Title: Cleaning Text
Slug: cleaning_text
Summary: Cleaning Text
Date: 2016-05-01 12:00
Category: Python
Tags: Data Wrangling
Authors: Chris Albon

Create some raw text



In [3]:

    
# Create a list of three strings.
incoming_reports = ["We are attacking on their left flank but are losing many men.", 
               "We cannot see the enemy army.

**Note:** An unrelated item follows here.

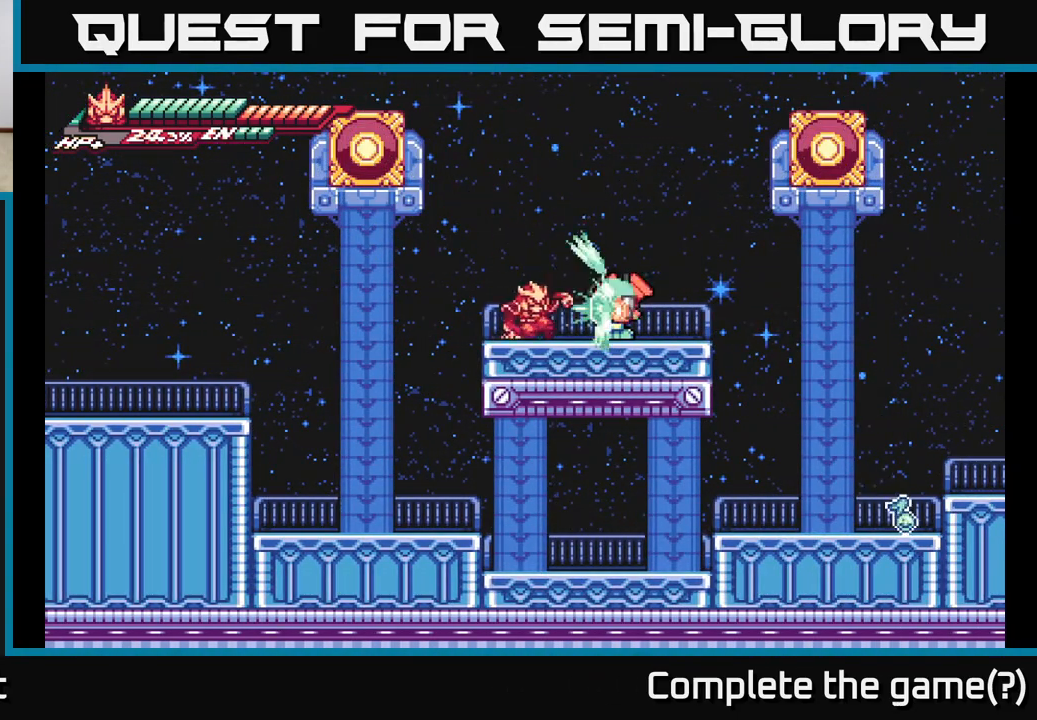
{"buttons": [], "left_stick": "center", "right_stick": "center", "events": [[33, "X", "up"], [167, "X", "down"], [233, "left_stick", "right"], [267, "X", "up"], [350, "X", "down"], [350, "left_stick", "center"], [500, "X", "up"]]}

Nothing else to report.", 
               "We are ready to attack but are waiting for your orders."]

Seperate by word



In [9]:

    
# import word tokenizer
from nltk.tokenize import word_tokenize

# Apply word_tokenize to each element of the list called incoming_reports
tokenized_reports = [word_tokenize(report) for report in incoming_reports]

# View tokenized_reports
tokenized_reports









    Out[9]:





[['We',
  'are',
  'attacking',
  'on',
  'their',
  'left',
  'flank',
  'but',
  'are',
  'losing',
  'many',
  'men',
  '.'],
 ['We',
  'can',
  'not',
  'see',
  'the',
  'enemy',
  'army',
  '.',
  'Nothing',
  'else',
  'to',
  'report',
  '.'],
 ['We',
  'are',
  'ready',
  'to',
  'attack',
  'but',
  'are',
  'waiting',
  'for',
  'your',
  'orders',
  '.']]



In [12]:

    
# Import regex
import re

# Import string
import string


regex = re.compile('[%s]' % re.escape(string.punctuation)) #see documentation here: http://docs.python.org/2/library/string.html

tokenized_reports_no_punctuation = []

for review in tokenized_reports:
    
    new_review = []
    for token in review: 
        new_token = regex.sub(u'', token)
        if not new_token == u'':
            new_review.append(new_token)
    
    tokenized_reports_no_punctuation.append(new_review)
    
tokenized_reports_no_punctuation









    Out[12]:





[['We',
  'are',
  'attacking',
  'on',
  'their',
  'left',
  'flank',
  'but',
  'are',
  'losing',
  'many',
  'men'],
 ['We',
  'can',
  'not',
  'see',
  'the',
  'enemy',
  'army',
  'Nothing',
  'else',
  'to',
  'report'],
 ['We',
  'are',
  'ready',
  'to',
  'attack',
  'but',
  'are',
  'waiting',
  'for',
  'your',
  'orders']]

Remove filler words



In [14]:

    
from nltk.corpus import stopwords

tokenized_reports_no_stopwords = []
for report in tokenized_reports_no_punctuation:
    new_term_vector = []
    for word in report:
        if not word in stopwords.words('english'):
            new_term_vector.append(word)
    tokenized_reports_no_stopwords.append(new_term_vector)
            
tokenized_reports_no_stopwords









    Out[14]:





[['We', 'attacking', 'left', 'flank', 'losing', 'many', 'men'],
 ['We', 'see', 'enemy', 'army', 'Nothing', 'else', 'report'],
 ['We', 'ready', 'attack', 'waiting', 'orders']]